Nadal’s uncle, Toni Nadal, played been a key role in the 22-time Grand Slam winner’s success when he served as his nephew’s coach. And he has ripped into Djokovic’s tactics against Alcaraz in a hard-hitting column for El Pais.

Toni said he could empathise with the tough decisions the 37-year-old and his team faced going into the match against a “superior opponent”. He wrote: “Do we face it with our usual weapons and our own style or, on the contrary, do we try to neutralise our opponent by looking for other solutions by moving away from our characteristic game?

Rafael Nadal's uncle has savaged Novak Djokovic and his team for their ‘suicidal’ tactics against Carlos Alcaraz. The Serbian great was completely outgunned in straight sets by the Spanish star in Sunday’s Wimbledon final.

“Personally, I always chose the first. If it is already difficult to play well doing what one is used to doing, it has always seemed much more difficult to me to do well, and even more so in a final, which is not my custom.”

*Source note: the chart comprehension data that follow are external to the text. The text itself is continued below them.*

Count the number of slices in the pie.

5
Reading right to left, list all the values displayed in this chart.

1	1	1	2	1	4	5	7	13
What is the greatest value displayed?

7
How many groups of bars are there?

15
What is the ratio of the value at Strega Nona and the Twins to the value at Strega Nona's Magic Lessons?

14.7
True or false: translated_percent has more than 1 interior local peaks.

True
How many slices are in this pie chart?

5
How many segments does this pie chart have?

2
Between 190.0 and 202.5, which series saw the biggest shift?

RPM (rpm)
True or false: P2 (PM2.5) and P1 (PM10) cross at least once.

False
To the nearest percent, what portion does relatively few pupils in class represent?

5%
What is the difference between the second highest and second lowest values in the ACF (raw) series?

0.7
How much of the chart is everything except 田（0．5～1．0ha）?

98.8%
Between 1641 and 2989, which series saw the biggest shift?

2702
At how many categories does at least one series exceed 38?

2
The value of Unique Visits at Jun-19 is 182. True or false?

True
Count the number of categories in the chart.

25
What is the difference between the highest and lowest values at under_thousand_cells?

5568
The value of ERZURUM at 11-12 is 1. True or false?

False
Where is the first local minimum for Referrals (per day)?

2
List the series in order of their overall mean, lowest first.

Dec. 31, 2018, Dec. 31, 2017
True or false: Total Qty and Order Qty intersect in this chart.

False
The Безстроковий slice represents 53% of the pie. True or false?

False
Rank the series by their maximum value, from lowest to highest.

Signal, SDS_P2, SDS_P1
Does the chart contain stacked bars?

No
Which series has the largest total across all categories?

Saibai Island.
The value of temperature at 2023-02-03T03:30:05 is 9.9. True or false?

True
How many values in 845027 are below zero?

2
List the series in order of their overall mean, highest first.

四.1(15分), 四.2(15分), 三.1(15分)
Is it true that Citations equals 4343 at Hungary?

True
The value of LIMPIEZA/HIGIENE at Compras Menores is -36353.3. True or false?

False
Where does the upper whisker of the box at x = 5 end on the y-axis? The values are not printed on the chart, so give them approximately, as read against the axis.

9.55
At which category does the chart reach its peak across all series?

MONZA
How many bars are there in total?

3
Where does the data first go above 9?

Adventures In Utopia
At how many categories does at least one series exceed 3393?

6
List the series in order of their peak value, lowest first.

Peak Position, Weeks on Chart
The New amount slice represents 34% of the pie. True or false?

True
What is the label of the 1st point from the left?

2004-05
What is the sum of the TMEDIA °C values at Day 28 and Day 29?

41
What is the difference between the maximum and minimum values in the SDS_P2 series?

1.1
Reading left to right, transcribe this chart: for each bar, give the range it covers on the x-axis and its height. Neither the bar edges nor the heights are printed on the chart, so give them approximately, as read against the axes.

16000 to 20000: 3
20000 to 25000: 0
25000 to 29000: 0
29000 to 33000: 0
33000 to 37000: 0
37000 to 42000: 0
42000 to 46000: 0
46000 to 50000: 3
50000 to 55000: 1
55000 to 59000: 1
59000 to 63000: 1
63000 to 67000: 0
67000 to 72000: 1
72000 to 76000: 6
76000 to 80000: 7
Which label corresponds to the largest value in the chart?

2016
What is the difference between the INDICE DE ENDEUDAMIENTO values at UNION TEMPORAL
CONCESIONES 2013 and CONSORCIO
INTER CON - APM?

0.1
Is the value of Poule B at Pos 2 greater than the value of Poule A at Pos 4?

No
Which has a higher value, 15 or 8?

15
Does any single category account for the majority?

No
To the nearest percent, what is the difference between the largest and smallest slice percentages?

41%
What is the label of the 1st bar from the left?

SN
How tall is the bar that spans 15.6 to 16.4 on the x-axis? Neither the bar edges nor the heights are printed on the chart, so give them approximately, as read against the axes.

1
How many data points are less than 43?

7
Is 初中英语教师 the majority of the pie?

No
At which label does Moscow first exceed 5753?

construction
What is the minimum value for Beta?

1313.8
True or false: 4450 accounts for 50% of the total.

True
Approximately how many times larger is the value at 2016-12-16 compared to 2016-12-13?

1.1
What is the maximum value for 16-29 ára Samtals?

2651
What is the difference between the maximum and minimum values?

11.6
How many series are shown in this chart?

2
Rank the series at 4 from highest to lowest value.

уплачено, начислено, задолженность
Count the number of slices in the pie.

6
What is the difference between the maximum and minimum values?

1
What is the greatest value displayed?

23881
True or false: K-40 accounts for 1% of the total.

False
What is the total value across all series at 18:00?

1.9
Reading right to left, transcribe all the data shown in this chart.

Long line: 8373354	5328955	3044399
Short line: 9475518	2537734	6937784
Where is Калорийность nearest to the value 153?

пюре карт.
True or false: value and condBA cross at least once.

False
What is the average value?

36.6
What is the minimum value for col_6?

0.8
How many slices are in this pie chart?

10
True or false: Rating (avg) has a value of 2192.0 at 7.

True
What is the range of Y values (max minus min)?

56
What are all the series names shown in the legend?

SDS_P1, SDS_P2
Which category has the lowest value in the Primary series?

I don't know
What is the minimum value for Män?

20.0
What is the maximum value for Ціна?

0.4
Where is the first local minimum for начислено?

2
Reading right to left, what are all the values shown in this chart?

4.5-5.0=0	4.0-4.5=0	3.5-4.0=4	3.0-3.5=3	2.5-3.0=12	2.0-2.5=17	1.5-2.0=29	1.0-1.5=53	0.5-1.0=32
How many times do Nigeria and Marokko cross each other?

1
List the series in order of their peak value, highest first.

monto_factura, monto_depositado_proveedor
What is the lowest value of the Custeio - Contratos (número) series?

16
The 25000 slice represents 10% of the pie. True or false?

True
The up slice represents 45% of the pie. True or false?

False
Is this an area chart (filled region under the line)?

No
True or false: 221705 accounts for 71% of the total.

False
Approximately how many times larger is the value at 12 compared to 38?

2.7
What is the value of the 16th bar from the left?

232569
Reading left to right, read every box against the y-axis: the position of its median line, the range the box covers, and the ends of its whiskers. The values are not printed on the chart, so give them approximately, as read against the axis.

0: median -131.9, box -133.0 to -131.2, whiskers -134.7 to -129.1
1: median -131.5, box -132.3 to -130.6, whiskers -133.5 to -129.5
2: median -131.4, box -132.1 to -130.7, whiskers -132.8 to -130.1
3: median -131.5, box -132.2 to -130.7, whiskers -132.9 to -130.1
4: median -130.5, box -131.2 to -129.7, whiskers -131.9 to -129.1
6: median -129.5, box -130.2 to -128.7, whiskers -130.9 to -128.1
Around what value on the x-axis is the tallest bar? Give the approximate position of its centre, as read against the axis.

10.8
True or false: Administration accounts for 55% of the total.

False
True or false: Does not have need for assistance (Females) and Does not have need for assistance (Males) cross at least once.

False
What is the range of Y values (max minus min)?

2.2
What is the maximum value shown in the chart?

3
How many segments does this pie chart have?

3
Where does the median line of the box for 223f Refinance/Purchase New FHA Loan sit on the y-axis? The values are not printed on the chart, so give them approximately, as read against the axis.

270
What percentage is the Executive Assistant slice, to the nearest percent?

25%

Toni said Djokovic had wrongly gone for the second option and that his declining powers weren’t taken into consideration enough. He added: “Knowing that neither his legs nor the precision of his strokes were what they once were, and that a long and physical match would not help him either, he tried a tactic that ultimately proved suicidal.

“He wanted to impose a high tempo, play aggressively, shorten the exchanges from the back of the court and at the slightest opportunity, close out the points at the net. In my opinion, the only option the Serbian had was to try to slow down the game.”

Toni said that relying on Alcaraz having an off-day and hoping to beat him “by speed is practically impossible nowadays”. He added that only one other player can truly compete with Alcaraz now.

“Perhaps only Jannik Sinner can play the Spaniard on equal terms,” he said. “And, in fact, this Sunday's final confirms that the real rivalry in the next tournaments and, probably, in the next few years will be between these two: the Italian and our great Spanish champion.”